Wild Like the Wind (Chaos #5)(80)
“Fuck,” he replied.
With that he slid out and pulled me to my feet.
He yanked his jeans up but didn’t do them up.
He bent and tagged my panties from the floor, and as I was lifting my hand to take them, my breath stuck in my throat when he dropped to a knee in front of me.
He held them out.
I stood unmoving.
He tipped his head back. “Step in, Keekee.”
Shepherd “Hound” Ironside, kneeling at my feet.
He’d been there figuratively for years.
Now he was right there, for me.
I put a hand on his shoulder and stepped into my panties.
He slid them up gently, coming up with them, settling them on my hips and then smoothing my robe over them.
He put his lips to mine. “Text Bev. Got beer?”
“Yeah, honey.”
He pressed those lips to mine.
Then, doing up his jeans, he went to my fridge and got a beer.
Graham never used that fridge. Graham had never even been in the kitchen like it was now.
But Hound had, repeatedly.
He was in this with me.
He was in this with me.
And we were going to make this happen.
We were.
Even if it killed me.
Total Winner Keely
I woke the next morning to Hound moving me to my belly.
I’d barely opened my eyes when he yanked my hips up so I was on my knees.
“Baby?” I called sleepily.
“Morning fuck,” he grunted.
That worked for me.
And it was good it did.
Because Hound didn’t hesitate to proceed with giving me just that.
“Okay, boys first, family meal as soon as. Then I’ll tell Bev.”
I was in the kitchen mainly putzing around, because Hound was making me breakfast.
He just started right up doing that after we came down.
I didn’t say anything.
The time to get into him losing Jean, and how he was coping with that, was not prior to breakfast after we’d made up in a way that meant we weren’t hiding in his apartment anymore and we were going to be putting it out there, to possibly volatile reactions.
I’d get into that when I had him lazy and sweet and in a good headspace so he could deal, probably when he was naked after I’d made him blow with my mouth.
“No Bev,” he declared.
I looked from preparing my travel mug of coffee to him standing at the stove beside me.
“What?” I asked.
“No Bev,” he said to the dual skillets he had going, eggs and, now without Jean and the nixing of pork, the addition of bacon. “She’s got a big mouth.”
“Uh, Hound, baby, she’s Bev. She’ll get this is big. She’ll be happy for us because she loves me, she loves you.
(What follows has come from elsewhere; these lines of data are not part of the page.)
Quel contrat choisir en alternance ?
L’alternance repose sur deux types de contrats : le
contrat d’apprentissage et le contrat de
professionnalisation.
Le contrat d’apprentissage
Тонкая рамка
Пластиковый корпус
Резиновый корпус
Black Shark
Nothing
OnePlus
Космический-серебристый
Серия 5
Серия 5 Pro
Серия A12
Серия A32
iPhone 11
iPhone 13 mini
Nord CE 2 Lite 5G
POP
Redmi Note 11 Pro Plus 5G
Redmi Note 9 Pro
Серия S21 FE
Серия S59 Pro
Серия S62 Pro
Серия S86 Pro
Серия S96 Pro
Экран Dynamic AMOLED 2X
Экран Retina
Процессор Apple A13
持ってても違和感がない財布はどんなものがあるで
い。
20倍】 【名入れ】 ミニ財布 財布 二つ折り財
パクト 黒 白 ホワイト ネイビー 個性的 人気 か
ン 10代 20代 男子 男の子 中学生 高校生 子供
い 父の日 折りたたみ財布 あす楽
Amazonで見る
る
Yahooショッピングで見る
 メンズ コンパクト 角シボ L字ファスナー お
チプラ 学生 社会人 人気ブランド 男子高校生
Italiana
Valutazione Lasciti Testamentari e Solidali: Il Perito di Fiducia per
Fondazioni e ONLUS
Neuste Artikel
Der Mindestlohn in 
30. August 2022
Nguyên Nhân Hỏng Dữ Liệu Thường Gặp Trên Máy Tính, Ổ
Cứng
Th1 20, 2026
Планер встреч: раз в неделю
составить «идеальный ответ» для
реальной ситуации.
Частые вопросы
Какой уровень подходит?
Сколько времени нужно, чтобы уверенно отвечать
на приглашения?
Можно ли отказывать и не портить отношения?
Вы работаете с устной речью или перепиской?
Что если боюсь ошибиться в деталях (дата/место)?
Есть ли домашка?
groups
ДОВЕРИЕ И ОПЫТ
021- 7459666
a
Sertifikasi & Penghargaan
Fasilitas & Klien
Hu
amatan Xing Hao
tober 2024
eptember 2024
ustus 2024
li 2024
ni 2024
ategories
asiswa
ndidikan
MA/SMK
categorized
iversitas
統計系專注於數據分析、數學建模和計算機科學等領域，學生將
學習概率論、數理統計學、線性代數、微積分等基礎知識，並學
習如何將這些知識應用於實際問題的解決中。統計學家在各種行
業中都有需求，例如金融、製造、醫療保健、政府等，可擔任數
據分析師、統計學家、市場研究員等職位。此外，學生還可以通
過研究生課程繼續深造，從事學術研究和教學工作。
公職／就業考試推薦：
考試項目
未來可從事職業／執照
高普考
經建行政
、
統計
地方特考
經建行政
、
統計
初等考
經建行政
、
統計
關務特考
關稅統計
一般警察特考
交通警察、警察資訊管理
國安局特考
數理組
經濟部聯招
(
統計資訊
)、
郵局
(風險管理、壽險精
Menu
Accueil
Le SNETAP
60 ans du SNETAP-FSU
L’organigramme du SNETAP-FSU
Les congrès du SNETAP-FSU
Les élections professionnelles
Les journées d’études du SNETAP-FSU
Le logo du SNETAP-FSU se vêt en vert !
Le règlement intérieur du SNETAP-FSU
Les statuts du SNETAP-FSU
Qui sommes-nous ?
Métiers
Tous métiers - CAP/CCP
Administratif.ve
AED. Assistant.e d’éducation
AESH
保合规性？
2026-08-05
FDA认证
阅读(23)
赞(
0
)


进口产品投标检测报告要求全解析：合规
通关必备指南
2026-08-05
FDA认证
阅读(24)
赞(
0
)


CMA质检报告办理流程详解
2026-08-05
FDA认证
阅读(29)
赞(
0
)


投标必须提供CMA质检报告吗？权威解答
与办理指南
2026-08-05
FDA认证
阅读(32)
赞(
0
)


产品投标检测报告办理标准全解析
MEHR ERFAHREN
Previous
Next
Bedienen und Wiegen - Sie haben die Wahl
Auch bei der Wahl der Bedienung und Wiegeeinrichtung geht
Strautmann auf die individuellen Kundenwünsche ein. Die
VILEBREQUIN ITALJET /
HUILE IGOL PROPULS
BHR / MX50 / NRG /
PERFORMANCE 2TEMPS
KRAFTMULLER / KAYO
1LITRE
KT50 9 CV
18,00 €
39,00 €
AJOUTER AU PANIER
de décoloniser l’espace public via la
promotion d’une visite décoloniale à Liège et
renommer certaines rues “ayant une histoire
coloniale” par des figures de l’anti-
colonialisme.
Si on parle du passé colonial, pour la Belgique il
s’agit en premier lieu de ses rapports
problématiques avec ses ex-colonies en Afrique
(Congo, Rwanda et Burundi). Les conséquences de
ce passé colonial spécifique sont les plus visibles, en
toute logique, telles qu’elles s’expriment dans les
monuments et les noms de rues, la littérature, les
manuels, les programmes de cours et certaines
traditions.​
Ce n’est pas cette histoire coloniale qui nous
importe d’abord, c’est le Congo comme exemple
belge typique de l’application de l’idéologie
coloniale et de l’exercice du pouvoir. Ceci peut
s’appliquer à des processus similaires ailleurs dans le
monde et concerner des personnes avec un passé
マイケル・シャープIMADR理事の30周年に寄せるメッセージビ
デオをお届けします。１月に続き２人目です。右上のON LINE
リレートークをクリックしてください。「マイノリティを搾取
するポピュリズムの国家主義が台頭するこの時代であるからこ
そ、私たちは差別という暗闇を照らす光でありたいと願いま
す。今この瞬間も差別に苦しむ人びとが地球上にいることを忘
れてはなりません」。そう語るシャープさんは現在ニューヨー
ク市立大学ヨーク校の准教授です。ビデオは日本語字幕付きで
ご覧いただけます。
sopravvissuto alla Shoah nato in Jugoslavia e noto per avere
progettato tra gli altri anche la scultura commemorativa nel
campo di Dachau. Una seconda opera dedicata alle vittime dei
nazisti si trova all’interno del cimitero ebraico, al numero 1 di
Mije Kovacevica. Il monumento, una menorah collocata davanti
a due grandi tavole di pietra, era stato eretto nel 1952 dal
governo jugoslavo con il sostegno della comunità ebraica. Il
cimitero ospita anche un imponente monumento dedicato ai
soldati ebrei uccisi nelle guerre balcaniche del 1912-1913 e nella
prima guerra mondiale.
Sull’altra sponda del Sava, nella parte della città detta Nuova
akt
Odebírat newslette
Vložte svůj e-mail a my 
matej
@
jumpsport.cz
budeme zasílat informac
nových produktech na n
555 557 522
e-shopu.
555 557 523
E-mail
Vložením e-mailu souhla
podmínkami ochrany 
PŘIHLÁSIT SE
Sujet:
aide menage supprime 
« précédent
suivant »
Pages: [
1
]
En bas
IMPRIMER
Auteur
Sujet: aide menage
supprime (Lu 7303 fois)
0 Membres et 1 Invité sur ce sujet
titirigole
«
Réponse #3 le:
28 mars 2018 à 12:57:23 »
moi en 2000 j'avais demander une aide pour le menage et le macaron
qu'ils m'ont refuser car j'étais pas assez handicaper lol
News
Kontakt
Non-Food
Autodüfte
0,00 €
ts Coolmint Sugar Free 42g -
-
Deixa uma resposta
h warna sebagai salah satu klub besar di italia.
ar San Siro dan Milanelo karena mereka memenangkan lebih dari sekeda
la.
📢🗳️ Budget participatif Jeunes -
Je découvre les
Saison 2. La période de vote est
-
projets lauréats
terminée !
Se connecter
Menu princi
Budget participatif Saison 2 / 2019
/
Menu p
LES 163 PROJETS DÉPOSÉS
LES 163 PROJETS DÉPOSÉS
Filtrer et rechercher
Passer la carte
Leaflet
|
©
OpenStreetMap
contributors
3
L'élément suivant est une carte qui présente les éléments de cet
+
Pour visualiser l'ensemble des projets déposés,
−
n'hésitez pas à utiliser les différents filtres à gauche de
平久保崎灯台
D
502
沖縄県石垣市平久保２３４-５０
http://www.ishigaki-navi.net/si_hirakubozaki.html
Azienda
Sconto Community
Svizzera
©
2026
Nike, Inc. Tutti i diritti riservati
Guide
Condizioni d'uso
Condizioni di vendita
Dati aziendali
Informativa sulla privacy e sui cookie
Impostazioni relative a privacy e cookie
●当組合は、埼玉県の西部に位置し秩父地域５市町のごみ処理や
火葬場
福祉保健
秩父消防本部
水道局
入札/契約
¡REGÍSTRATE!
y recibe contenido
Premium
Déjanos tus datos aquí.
She’s also Chaos.” Or she was, she was cutting ties and it might be time but still, once Chaos you never really stopped being that. “She’ll know to keep her mouth shut about this until we’ve dealt with the fallout.”
He turned just his head to me.
“No Bev, babe. Too risky.”
I turned my full body to him.
“Right, honey, we’ve had this conversation. The brothers will totally understand, after they get their heads around it, why we kept the beginning of us from them. Bev, on the other hand, will totally be pissed at me if she finds out those boys heard before she did. That I kept it from her. And she’d have reason. She is not gonna be a problem. She’s gonna be an ally. Someone I can talk to about it. Someone who’ll get it. But now you need to get what she means to me and that I simply cannot do that to her. Me saying she’ll be pissed is about her actually being hurt. If the tables were turned, I would be too.”
I got closer to him, slid a hand along his waist to his back and kept talking.
“She’s gearing up to take a huge step back from Chaos, and by that I mean move on from the Club. This guy might not make her happy but he loves her, spoils her, and he’s going to take care of her. And I think maybe she’s thinking that eventually all of that will make her happy. So she won’t slip up and share anything, because she’s not going to be keeping her finger on the pulse of Chaos in order to keep Boz a part of her life. She’s letting go.”
“He’s such a dumbfuck,” Hound muttered.
“Won’t get any argument from me,” I muttered back.
“Right. Then boys first and then you can tell Bev,” Hound declared.
I smiled up at him.
He bent his neck to touch his lips to mine.
I went back to my coffee.
And that was when Hound laid it on me.
“Jag had no business putting himself forward to become a recruit for the Club.”
My heart skittered at his words and I turned my head to stare at him.
He took bacon out of the skillet and put it on a paper-lined plate.
And kept going.
Briefly.
“Did it for us.”
“Sorry?” I asked.
He reached into me and I swung back so he could open the cupboard to pull down plates, saying, “He needs to focus on school. The brothers will let him do that because he’s Jag. He’s Black’s. Normally, they’d put him off. Tell him to hang around, get to know the boys and re-approach after he’d got his degree. It wasn’t that he already knew the boys. It was that he was a legacy. I didn’t get it when he called me, said he wanted to start earning his patch, especially since Dutch isn’t close to havin’ his yet. He shoulda waited until that happened too. Knowin’ he knew about us, now I know he wanted as in as he could get so he could take our backs when we came out to the Club.”